Google has to read my e-mail to guess my interests and to be able to display matching ads in Gmail. But exactly this collides with the secrecy of the post, according to privacy advocates and the U.S. Electronic Privacy Information Center (EPIC). Concerning Gmail, this is not a real problem in my opinion, as it is not employees reading my e-mail, but automatic programs – in fractions of a second, and completely anonymous. Here the displayed ads help to ensure that Google can continue to offer its e-mail service for free. I find: That’s totally okay.

In the meantime, Google has the reputation of a data hydra. Maybe not totally incorrectly. In any case, Google knows what I am watching on Youtube, where I am at the moment (Google Maps location service, for example on iPhone), what my house looks like (Street View), who my friends are (Android cell phones and Gmail contact list), which web sites I like to surf (Google Chrome browser), what I like to read (Google eBookstore), and which things I am shopping for on the Web (Google Shopping search).

But why the current discussion around Google Analytics?

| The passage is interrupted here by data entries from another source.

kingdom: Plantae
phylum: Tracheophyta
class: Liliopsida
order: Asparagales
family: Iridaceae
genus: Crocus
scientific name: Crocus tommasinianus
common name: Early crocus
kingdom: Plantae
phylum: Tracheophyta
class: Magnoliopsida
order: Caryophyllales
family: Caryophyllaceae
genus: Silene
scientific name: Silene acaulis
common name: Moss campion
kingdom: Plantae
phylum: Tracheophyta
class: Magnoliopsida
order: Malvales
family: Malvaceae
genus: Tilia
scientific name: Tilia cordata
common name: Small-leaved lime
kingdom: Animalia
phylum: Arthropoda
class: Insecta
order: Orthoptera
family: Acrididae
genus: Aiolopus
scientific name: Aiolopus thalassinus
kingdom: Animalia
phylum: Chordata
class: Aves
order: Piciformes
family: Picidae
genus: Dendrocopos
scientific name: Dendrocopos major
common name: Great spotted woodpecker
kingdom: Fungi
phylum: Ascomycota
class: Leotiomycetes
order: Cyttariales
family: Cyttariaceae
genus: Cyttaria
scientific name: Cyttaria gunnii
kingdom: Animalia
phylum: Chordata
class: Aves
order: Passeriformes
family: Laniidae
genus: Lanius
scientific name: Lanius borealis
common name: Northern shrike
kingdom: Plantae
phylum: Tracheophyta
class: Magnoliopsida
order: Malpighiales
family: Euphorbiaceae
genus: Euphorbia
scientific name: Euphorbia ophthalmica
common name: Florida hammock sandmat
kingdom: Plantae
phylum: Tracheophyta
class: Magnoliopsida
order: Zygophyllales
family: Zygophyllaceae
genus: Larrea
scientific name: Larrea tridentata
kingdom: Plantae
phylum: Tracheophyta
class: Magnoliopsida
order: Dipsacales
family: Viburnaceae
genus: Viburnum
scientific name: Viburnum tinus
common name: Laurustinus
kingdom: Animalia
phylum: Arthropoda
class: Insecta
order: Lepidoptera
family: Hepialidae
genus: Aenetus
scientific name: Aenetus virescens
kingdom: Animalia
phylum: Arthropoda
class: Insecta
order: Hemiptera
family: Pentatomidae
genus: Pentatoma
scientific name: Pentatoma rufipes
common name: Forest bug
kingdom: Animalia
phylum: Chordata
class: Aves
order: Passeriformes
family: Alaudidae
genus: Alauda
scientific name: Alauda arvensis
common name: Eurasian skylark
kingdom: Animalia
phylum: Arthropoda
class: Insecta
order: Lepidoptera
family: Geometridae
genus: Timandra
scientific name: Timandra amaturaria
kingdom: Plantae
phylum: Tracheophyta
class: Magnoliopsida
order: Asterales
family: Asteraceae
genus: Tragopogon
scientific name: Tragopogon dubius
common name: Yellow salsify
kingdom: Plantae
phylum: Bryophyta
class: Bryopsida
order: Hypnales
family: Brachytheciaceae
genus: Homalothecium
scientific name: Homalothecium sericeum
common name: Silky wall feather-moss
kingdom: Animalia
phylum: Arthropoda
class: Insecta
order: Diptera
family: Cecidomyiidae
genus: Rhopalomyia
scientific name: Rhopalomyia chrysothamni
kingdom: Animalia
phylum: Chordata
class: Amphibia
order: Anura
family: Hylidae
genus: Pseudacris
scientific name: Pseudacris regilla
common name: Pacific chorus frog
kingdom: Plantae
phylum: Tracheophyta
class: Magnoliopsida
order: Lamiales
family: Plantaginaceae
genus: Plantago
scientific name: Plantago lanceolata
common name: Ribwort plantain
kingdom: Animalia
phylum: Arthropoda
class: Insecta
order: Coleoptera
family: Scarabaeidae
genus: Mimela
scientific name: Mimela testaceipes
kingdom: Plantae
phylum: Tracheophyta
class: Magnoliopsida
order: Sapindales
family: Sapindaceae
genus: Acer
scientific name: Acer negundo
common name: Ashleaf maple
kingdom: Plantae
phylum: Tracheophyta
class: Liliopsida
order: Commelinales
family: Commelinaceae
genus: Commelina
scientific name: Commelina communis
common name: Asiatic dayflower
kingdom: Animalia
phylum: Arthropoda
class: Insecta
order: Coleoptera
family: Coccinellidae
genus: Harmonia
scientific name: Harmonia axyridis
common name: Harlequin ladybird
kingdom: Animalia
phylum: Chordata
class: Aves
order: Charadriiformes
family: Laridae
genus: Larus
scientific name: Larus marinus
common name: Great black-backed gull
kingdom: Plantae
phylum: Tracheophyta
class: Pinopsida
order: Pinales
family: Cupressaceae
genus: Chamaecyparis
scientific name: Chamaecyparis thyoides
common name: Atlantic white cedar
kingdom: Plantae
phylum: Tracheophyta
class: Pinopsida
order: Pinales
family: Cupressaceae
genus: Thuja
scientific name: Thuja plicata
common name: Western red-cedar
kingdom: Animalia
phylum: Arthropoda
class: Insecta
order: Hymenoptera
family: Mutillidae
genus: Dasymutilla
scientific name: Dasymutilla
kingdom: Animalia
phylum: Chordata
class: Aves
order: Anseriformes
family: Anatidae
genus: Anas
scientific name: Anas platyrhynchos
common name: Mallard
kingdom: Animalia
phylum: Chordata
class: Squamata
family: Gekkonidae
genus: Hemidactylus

It is a statistics service used by website operators, bloggers and shop owners to get more information about their visitors. Therefore, data about your browser, your screen resolution and your operating system are sent to Google as soon as you open any website making use of Google Analytics.

The total collected data are not suitable for an exact location detection or definition who I am as visitor of the website. Plus, the collected user information is made available to the site owner only in anonymized form, for example: “50% of your visitors use 1024 times 768 pixels as screen resolution.” Here I see clear advantages for the owners – and finally for me, the visitor, as well. Finally it is me drawing advantage from the website knowing me well, being optimized for my needs and browser features. This is why uses Google Analytics as well.

Collecting these anonymous data – yes, my IP address belongs to them as well, as it changes once per day anyways – does not appear to be a big problem for me. I think it does not collide with privacy guidelines. And I am sure that if there is a test court case, it is going to have a similar judgment. After all, I live in Europe, and I should be allowed to make use of tech to my advantage. And Google belongs to tech as well.